How do you factor the expression `64x^2 + 81`?

Answer 1

`(8x+9) (8x-9)`

Answer 2

`64x^2+81 = (8x-9i)(8x+9i)`

Explanation:

If `x` is any Real number then `x^2 >= 0`. Hence `64x^2+81 >= 81 > 0`.

As a result `64x^2+81` has no linear factors with Real coefficients.

We can do something with Complex coefficients...

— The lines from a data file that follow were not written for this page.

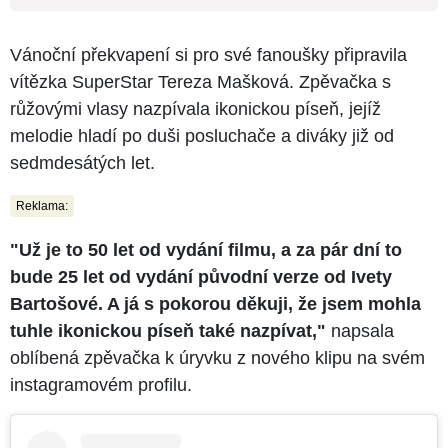
Vánoční překvapení si pro své fanoušky připravila
vítězka SuperStar Tereza Mašková. Zpěvačka s
růžovými vlasy nazpívala ikonickou píseň, jejíž
melodie hladí po duši posluchače a diváky již od
sedmdesátých let.
Reklama:
"Už je to 50 let od vydání filmu, a za pár dní to
bude 25 let od vydání původní verze od Ivety
Bartošové. A já s pokorou děkuji, že jsem mohla
tuhle ikonickou píseň také nazpívat,"
napsala
oblíbená zpěvačka k úryvku z nového klipu na svém
instagramovém profilu.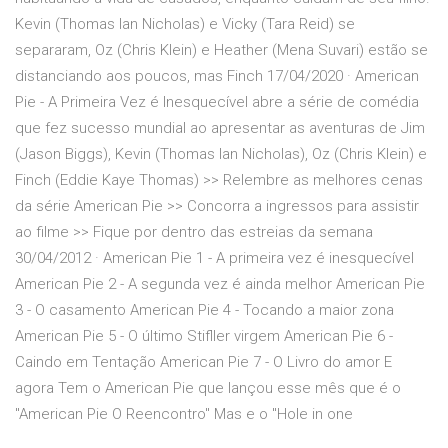
Kevin (Thomas Ian Nicholas) e Vicky (Tara Reid) se
separaram, Oz (Chris Klein) e Heather (Mena Suvari) estão se
distanciando aos poucos, mas Finch 17/04/2020 · American
Pie - A Primeira Vez é Inesquecível abre a série de comédia
que fez sucesso mundial ao apresentar as aventuras de Jim
(Jason Biggs), Kevin (Thomas Ian Nicholas), Oz (Chris Klein) e
Finch (Eddie Kaye Thomas) >> Relembre as melhores cenas
da série American Pie >> Concorra a ingressos para assistir
ao filme >> Fique por dentro das estreias da semana
30/04/2012 · American Pie 1 - A primeira vez é inesquecível
American Pie 2 - A segunda vez é ainda melhor American Pie
3 - O casamento American Pie 4 - Tocando a maior zona
American Pie 5 - O último Stifller virgem American Pie 6 -
Caindo em Tentação American Pie 7 - O Livro do amor E
agora Tem o American Pie que lançou esse mês que é o
"American Pie O Reencontro" Mas e o "Hole in one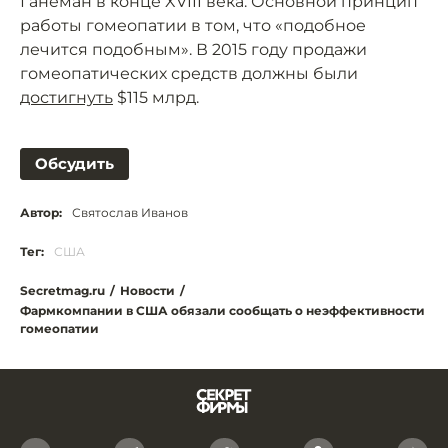
Ганеман в конце XVIII века. Основной принцип
работы гомеопатии в том, что «подобное
лечится подобным». В 2015 году продажи
гомеопатических средств должны были
достигнуть
$115 млрд.
Обсудить
Автор:
Святослав Иванов
Тег:
США
Secretmag.ru
/
Новости
/
Фармкомпании в США обязали сообщать о неэффективности
гомеопатии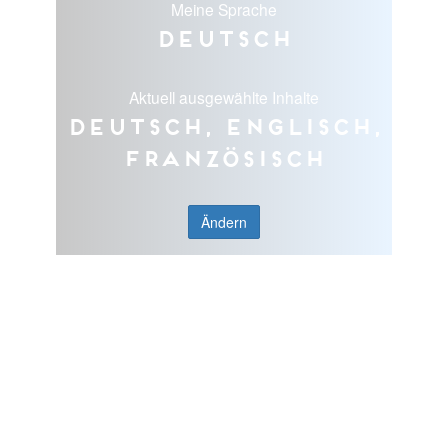
Meine Sprache
Deutsch
Aktuell ausgewählte Inhalte
Deutsch, Englisch,
Französisch
Ändern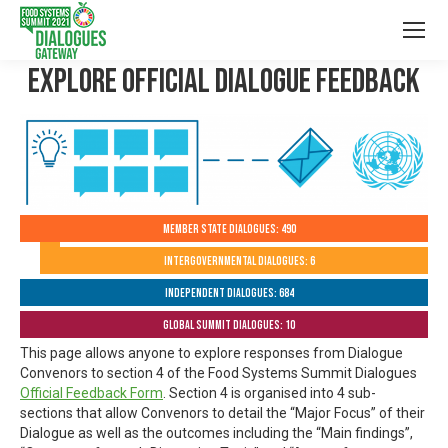
Explore Official Dialogue Feedback
Member State Dialogues: 490
Intergovernmental Dialogues: 6
Independent Dialogues: 684
Global Summit Dialogues: 10
This page allows anyone to explore responses from Dialogue
Convenors to section 4 of the Food Systems Summit Dialogues
Official Feedback Form
. Section 4 is organised into 4 sub-
sections that allow Convenors to detail the “Major Focus” of their
Dialogue as well as the outcomes including the “Main findings”,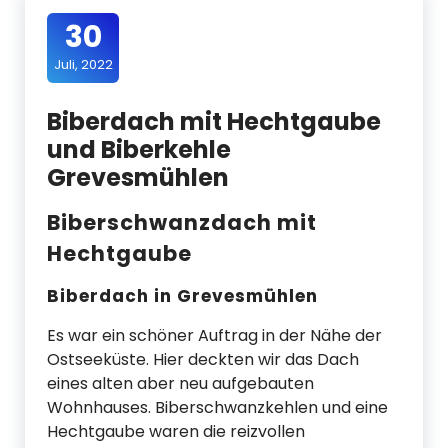
30
Juli, 2022
Biberdach mit Hechtgaube
und Biberkehle
Grevesmühlen
Biberschwanzdach mit
Hechtgaube
Biberdach in Grevesmühlen
Es war ein schöner Auftrag in der Nähe der
Ostseeküste. Hier deckten wir das Dach
eines alten aber neu aufgebauten
Wohnhauses. Biberschwanzkehlen und eine
Hechtgaube waren die reizvollen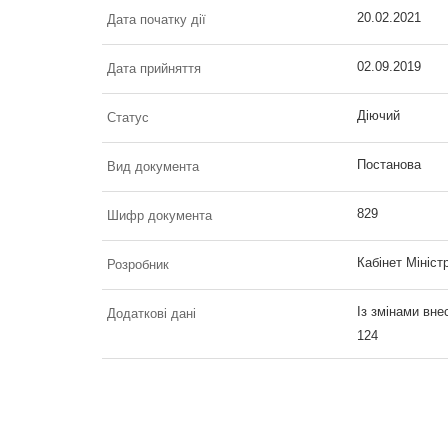
20.02.2021
Дата початку дії
02.09.2019
Дата прийняття
Діючий
Статус
Постанова
Вид документа
829
Шифр документа
Кабінет Мініст
Розробник
Із змінами вне
Додаткові дані
124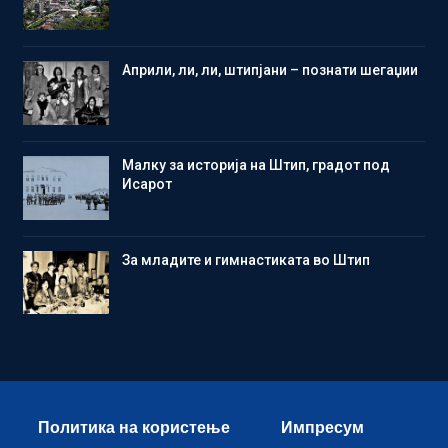
Aприли, ли, ли, штипјани – познати шегаџии
Малку за историја на Штип, градот под
Исарот
Зa младите и гимнастиката во Штип
Политика на користење
Импресум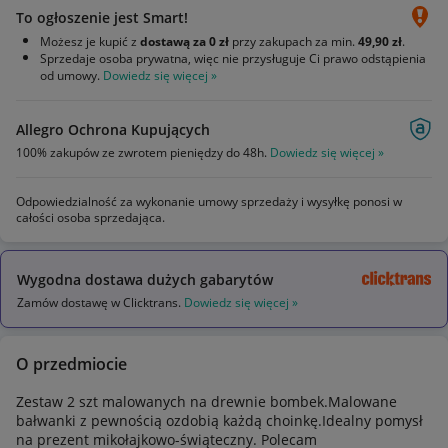
To ogłoszenie jest Smart!
Możesz je kupić z
dostawą za 0 zł
przy zakupach za min.
49,90 zł
.
Sprzedaje osoba prywatna, więc nie przysługuje Ci prawo odstąpienia
od umowy.
Dowiedz się więcej »
Allegro Ochrona Kupujących
100% zakupów ze zwrotem pieniędzy do 48h.
Dowiedz się więcej »
Odpowiedzialność za wykonanie umowy sprzedaży i wysyłkę ponosi w
całości osoba sprzedająca.
Wygodna dostawa dużych gabarytów
Zamów dostawę w Clicktrans.
Dowiedz się więcej »
O przedmiocie
Zestaw 2 szt malowanych na drewnie bombek.Malowane
bałwanki z pewnością ozdobią każdą choinkę.Idealny pomysł
na prezent mikołajkowo-świąteczny. Polecam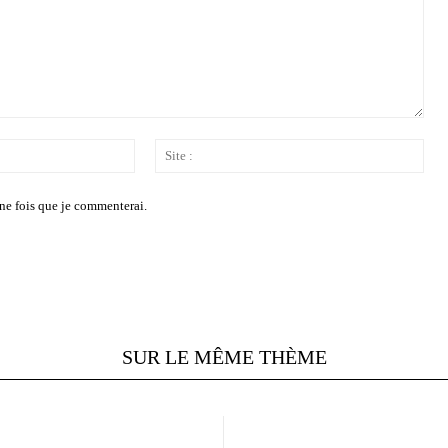
Email
Site
:*
:
ne fois que je commenterai.
SUR LE MÊME THÈME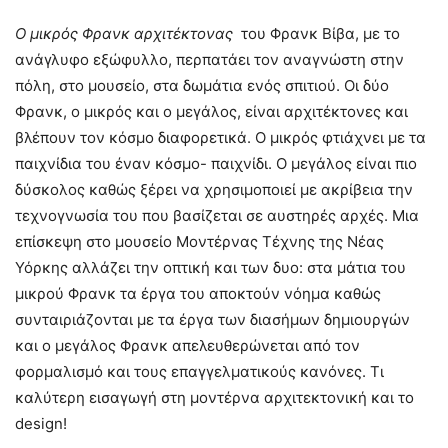
Ο μικρός Φρανκ αρχιτέκτονας
του Φρανκ Βίβα, με το
ανάγλυφο εξώφυλλο, περπατάει τον αναγνώστη στην
πόλη, στο μουσείο, στα δωμάτια ενός σπιτιού. Οι δύο
Φρανκ, ο μικρός και ο μεγάλος, είναι αρχιτέκτονες και
βλέπουν τον κόσμο διαφορετικά. Ο μικρός φτιάχνει με τα
παιχνίδια του έναν κόσμο- παιχνίδι. Ο μεγάλος είναι πιο
δύσκολος καθώς ξέρει να χρησιμοποιεί με ακρίβεια την
τεχνογνωσία του που βασίζεται σε αυστηρές αρχές. Μια
επίσκεψη στο μουσείο Μοντέρνας Τέχνης της Νέας
Υόρκης αλλάζει την οπτική και των δυο: στα μάτια του
μικρού Φρανκ τα έργα του αποκτούν νόημα καθώς
συνταιριάζονται με τα έργα των διασήμων δημιουργών
και ο μεγάλος Φρανκ απελευθερώνεται από τον
φορμαλισμό και τους επαγγελματικούς κανόνες. Τι
καλύτερη εισαγωγή στη μοντέρνα αρχιτεκτονική και το
design!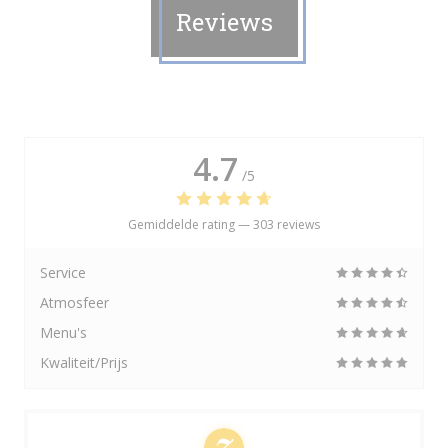
Reviews
4.7
/5
Gemiddelde rating —
303 reviews
Service
Atmosfeer
Menu's
Kwaliteit/Prijs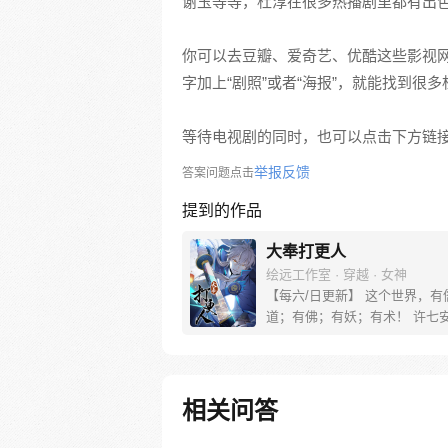
谢玉等等，杜淳在很多热播剧里都有出
你可以去豆瓣、爱奇艺、优酷这些影视
字加上“剧照”或者“海报”，就能找到
等待电视剧的同时，也可以点击下方链
举报反馈
答案问题点击
提到的作品
大奉打更人
绘远工作室 · 穿越 · 女神
【每六/日更新】 这个世界，有
道；有佛；有妖；有术！ 许七
来，发现自己身处囹圄，三日后
放边陲？！ 他起初的梦想只是
便在这个世界里当个富翁悠闲度
果…… 改编自阅文集团作者卖
相关问答
同名小说 QQ群号：799493374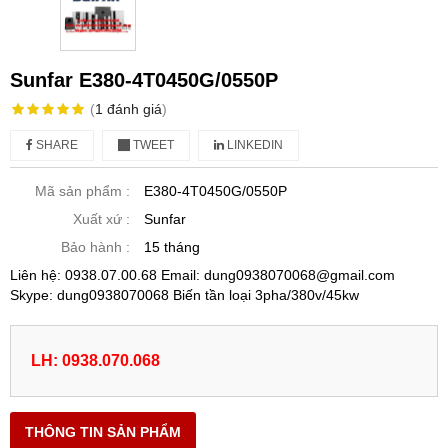
Sunfar E380-4T0450G/0550P
(
1
đánh giá
)
SHARE
TWEET
LINKEDIN
Mã sản phẩm :
E380-4T0450G/0550P
Xuất xứ :
Sunfar
Bảo hành :
15 tháng
Liên hệ: 0938.07.00.68 Email: dung0938070068@gmail.com
Skype: dung0938070068 Biến tần loại 3pha/380v/45kw
LH: 0938.070.068
THÔNG TIN SẢN PHẨM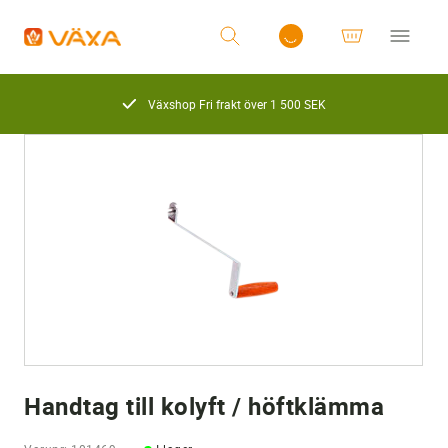
Växshop Fri frakt över 1 500 SEK
Logga in
Handtag till kolyft / höftklämma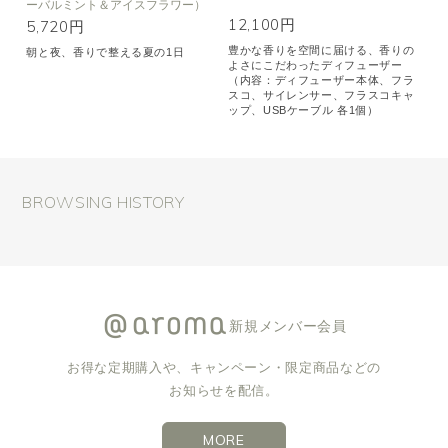
ーバルミント＆アイスフラワー）
12,100円
5,720円
豊かな香りを空間に届ける、香りの
朝と夜、香りで整える夏の1日
よさにこだわったディフューザー
（内容：ディフューザー本体、フラ
スコ、サイレンサー、フラスコキャ
ップ、USBケーブル 各1個）
BROWSING HISTORY
新規メンバー会員
お得な定期購入や、キャンペーン・限定商品などの
お知らせを配信。
MORE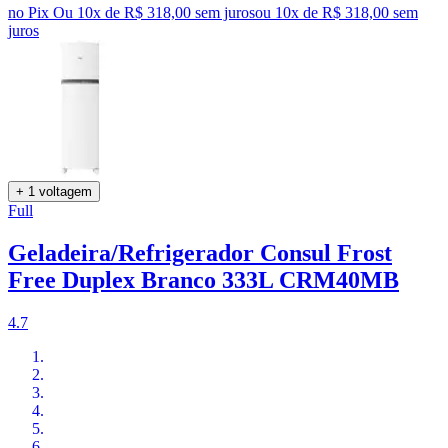
no Pix
Ou 10x de R$ 318,00 sem juros
ou
10
x de
R$ 318,00
sem
juros
+ 1 voltagem
Full
Geladeira/Refrigerador Consul Frost
Free Duplex Branco 333L CRM40MB
4.7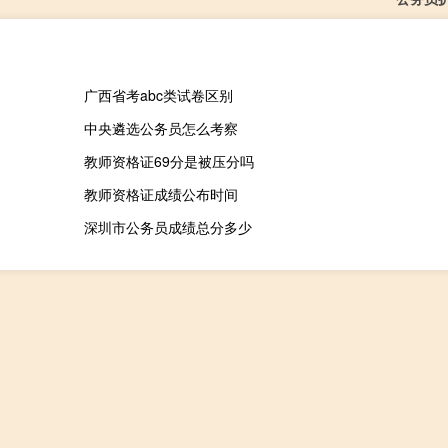
广西省考abc类试卷区别
中央遴选公务员怎么考察
教师资格证69分是被压分吗
教师资格证成绩公布时间
深圳市公务员成绩总分多少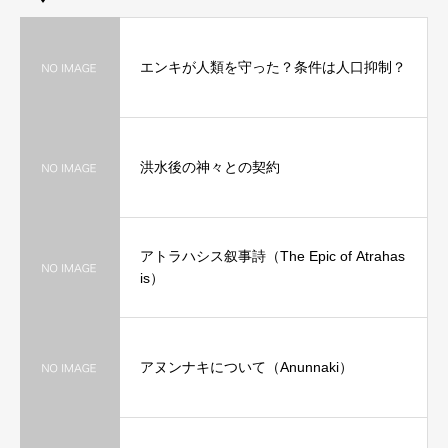
エンキが人類を守った？条件は人口抑制？
洪水後の神々との契約
アトラハシス叙事詩（The Epic of Atrahas
is）
アヌンナキについて（Anunnaki）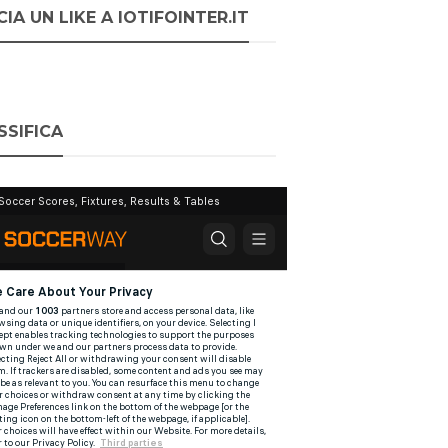
IA UN LIKE A IOTIFOINTER.IT
SSIFICA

First notice that `64x^2 = (8x)^2` and `81 = 9^2`

The difference of squares identity can be written:

`a^2-b^2 = (a-b)(a+b)`

The imaginary unit `i` has the property that `i^2 = -1`.

Hence we find:

`64x^2+81`

`=(8x)^2+9^2`

`=(8x)^2-(9i)^2`

`=(8x-9i)(8x+9i)`

If we want to, we can write a "sum of squares" identity:

`a^2+b^2 = (a-bi)(a+bi)`

Answer 3

`64x^2+81=(8x-9i)(8x+9i)`

(there are no factors with only Real components)

Explanation:

Remember that
`color(white)("XXX")(color(red)(a)^2-color(blue)(b)^2)` can be factored as `(color(red)(a)-color(blue)(b))(color(red)(a)+color(blue)(b))`

`64x^2+81 = (color(red)((8x))^2- color(blue)((9i))^2)`

`color(white)("XXXXxX")=(color(red)(8x)-color(blue)(9i))(color(red)(8x)+color(blue)(9i))`

If there were any factors with only Real components the equation
`color(white)("XXX")64x^2+81=0` would have Real solutions;
however we can tell from the fact that the discriminant
`color(white)("XXX")(b^2-4ac) = (0^2-4(64)(81)`) is less than zero that there are no Real roots.